The SEP IRA is one of the best ways for small businesses and individual business owners to help employees save for retirement, and they’ll be able to contribute even more in 2025 than in 2024. The SEP IRA lets employers put away tens of thousands of dollars on behalf of employees, much more than an individual could save in a traditional IRA.

In 2025, those using a SEP IRA can contribute as much as $70,000 ($69,000 in 2024), or up to 25 percent of their business earnings or compensation, whichever is less. You can make SEP IRA contributions for 2024 up until tax day, which is April 15, 2025. Because a SEP IRA is funded by the employer, it does not offer a catch-up contribution.

The increases are part of a broader range of hikes to contribution limits across many types of retirement accounts, including traditional and Roth IRA as well as 401(k) and 403(b) plans.

SEP IRA contribution limits

The contribution limit for a SEP IRA is the lesser of:

  • 25 percent of the employee’s compensation
  • $70,000 in 2025 ($69,000 in 2024)

The SEP IRA is an employer contribution rather than an employee contribution, so it’s made by the company rather than the individual. A SEP IRA does not offer a catch-up provision for older workers, as do retirement plans such as an IRA or 401(k).

In contrast, another option popular with one-person businesses – the solo 401(k) – does allow catch-up contributions, making it a potentially more attractive option for some small businesses.

The SEP IRA has a limit on the annual compensation that is used for figuring retirement plan contributions.
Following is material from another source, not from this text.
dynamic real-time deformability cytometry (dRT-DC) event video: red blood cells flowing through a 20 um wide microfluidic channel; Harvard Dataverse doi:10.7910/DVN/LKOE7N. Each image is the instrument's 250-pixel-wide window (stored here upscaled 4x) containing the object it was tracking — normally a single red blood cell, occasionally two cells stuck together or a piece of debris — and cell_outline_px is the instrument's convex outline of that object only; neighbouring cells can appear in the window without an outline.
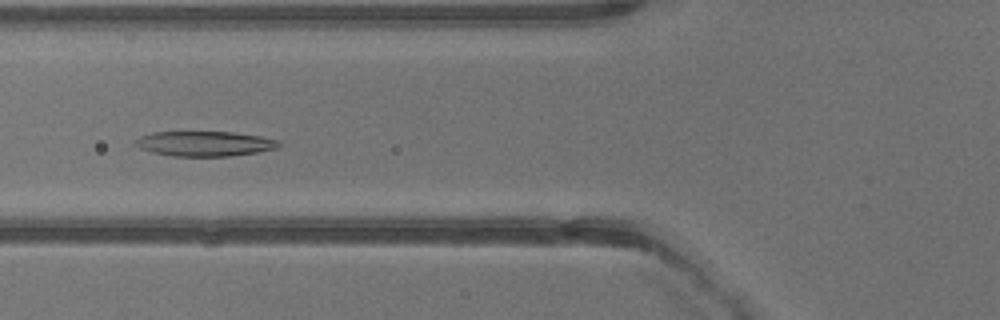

For 2025, that limit is $350,000, an increase from $345,000 in 2024. That limit is adjusted annually by the IRS.

Can you contribute to an IRA and a SEP IRA?

Participating in a SEP IRA with its employer contributions does not prohibit you from making contributions to a traditional or Roth IRA. So your employer could make a full contribution to your SEP IRA, and you could also make a maximum contribution to your own traditional or Roth IRA in the same tax year.

However, if you as an employee (not an employer) contribute money to your SEP IRA (which some SEP IRA plans allow), then it reduces your contribution limit to other IRAs dollar-for-dollar.

So if you’re looking to max out your retirement savings, then let your employer contribute the maximum to your SEP IRA while you as an employee contribute to your own separate IRA.

SEP IRAs now offer a Roth option

The Roth IRA is one of the most popular and powerful retirement accounts, and now the SEP IRA offers the Roth after-tax option for small businesses.

Before 2023, a SEP IRA came in only one type: pre-tax. Employers contributed money for employees, but when the money was withdrawn at retirement, the employee paid tax at ordinary income rates. The distribution rules generally work as they would for a traditional IRA.

Now, thanks to the SECURE Act 2.0, employers are able to offer Roth SEP IRA plans. The money goes in after-tax, can grow tax-free and is tax-free when withdrawn at retirement.

Bottom line

The SEP IRA offers a way for small businesses to contribute to their employees’ retirement plans. The maximum contributions usually increase annually, so it’s important to stay up to date on the limits if you’re looking to max out your retirement contributions.